- Interactive map of the Astra Tower (Menara Astra) area

General information
- Type: Office
- Location: Jakarta, Indonesia, Jalan Jenderal Sudirman, Kav-5
- Construction started: 2014
- Completed: 2017
- Opened: 20 February 2019
- Cost: Rp 8 trillion
- Owner: Astra International

Height
- Architectural: 261.5 m (858 ft)
- Tip: 261.5 m
- Top floor: 235 m (771 ft)

Technical details
- Floor count: 63
- Lifts/elevators: 28

Design and construction
- Architects: Nikken Sekkei (design) Airmas Asri
- Developer: Astra Land
- Structural engineer: Arup
- Main contractor: Shimizu Corporation

= Astra Tower (Jakarta) =

Astra Tower is a skyscraper located at Jalan Jenderal Sudirman in Jakarta, Indonesia. It is an office building with 63 floors and a private helipad. The podium of the tower has retail space and a food court, and a 1,000-person capacity conference hall.

The tower hosted several diplomatic missions such as the Embassy of Cyprus and the European Union Delegation Office both located on 38th floor. On 2025, Albania opened its embassy in the tower, first time since Indonesia and Albania established diplomatic relations in 1965.
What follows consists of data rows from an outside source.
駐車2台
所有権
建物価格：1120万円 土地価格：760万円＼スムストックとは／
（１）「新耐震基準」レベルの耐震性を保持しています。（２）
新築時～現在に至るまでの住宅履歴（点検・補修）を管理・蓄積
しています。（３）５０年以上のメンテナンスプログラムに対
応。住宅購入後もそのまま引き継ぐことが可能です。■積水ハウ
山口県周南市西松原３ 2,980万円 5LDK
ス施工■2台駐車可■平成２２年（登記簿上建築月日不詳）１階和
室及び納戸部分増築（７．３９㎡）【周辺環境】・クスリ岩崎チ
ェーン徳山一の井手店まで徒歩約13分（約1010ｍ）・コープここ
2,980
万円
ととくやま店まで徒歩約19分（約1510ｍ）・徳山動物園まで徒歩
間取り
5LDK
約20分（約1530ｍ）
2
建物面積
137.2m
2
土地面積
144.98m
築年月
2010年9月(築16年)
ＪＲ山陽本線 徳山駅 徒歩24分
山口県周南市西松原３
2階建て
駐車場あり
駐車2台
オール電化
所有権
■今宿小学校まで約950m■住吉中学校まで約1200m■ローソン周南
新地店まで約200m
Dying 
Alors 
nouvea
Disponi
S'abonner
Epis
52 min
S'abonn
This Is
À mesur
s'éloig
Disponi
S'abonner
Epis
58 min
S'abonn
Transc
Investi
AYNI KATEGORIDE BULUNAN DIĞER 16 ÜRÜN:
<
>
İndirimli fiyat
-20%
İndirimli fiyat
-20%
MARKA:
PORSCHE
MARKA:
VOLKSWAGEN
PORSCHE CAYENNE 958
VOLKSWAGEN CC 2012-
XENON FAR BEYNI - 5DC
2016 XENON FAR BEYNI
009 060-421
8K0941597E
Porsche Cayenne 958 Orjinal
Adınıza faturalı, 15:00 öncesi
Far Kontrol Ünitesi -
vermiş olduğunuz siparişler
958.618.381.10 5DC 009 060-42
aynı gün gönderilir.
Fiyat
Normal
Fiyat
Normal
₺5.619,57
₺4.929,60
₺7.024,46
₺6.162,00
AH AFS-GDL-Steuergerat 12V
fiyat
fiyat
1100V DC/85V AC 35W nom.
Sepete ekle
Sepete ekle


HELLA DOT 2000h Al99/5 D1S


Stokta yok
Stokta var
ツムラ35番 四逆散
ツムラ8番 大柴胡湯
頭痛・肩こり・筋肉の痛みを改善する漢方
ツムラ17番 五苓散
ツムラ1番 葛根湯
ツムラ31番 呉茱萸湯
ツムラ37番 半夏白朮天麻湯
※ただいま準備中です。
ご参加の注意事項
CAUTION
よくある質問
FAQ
Also in the same complex are the Anandamaya Residences on an area of 2.4-hectares, comprising three residential towers named Anandamaya Residences 1, 2 and 3. The total project cost US$600 million.

PT DAIKIN Airconditioning Indonesia, officially chose Menara Astra building as the new DAIKIN Indonesia headquarters. It was announced in August 22, 2023.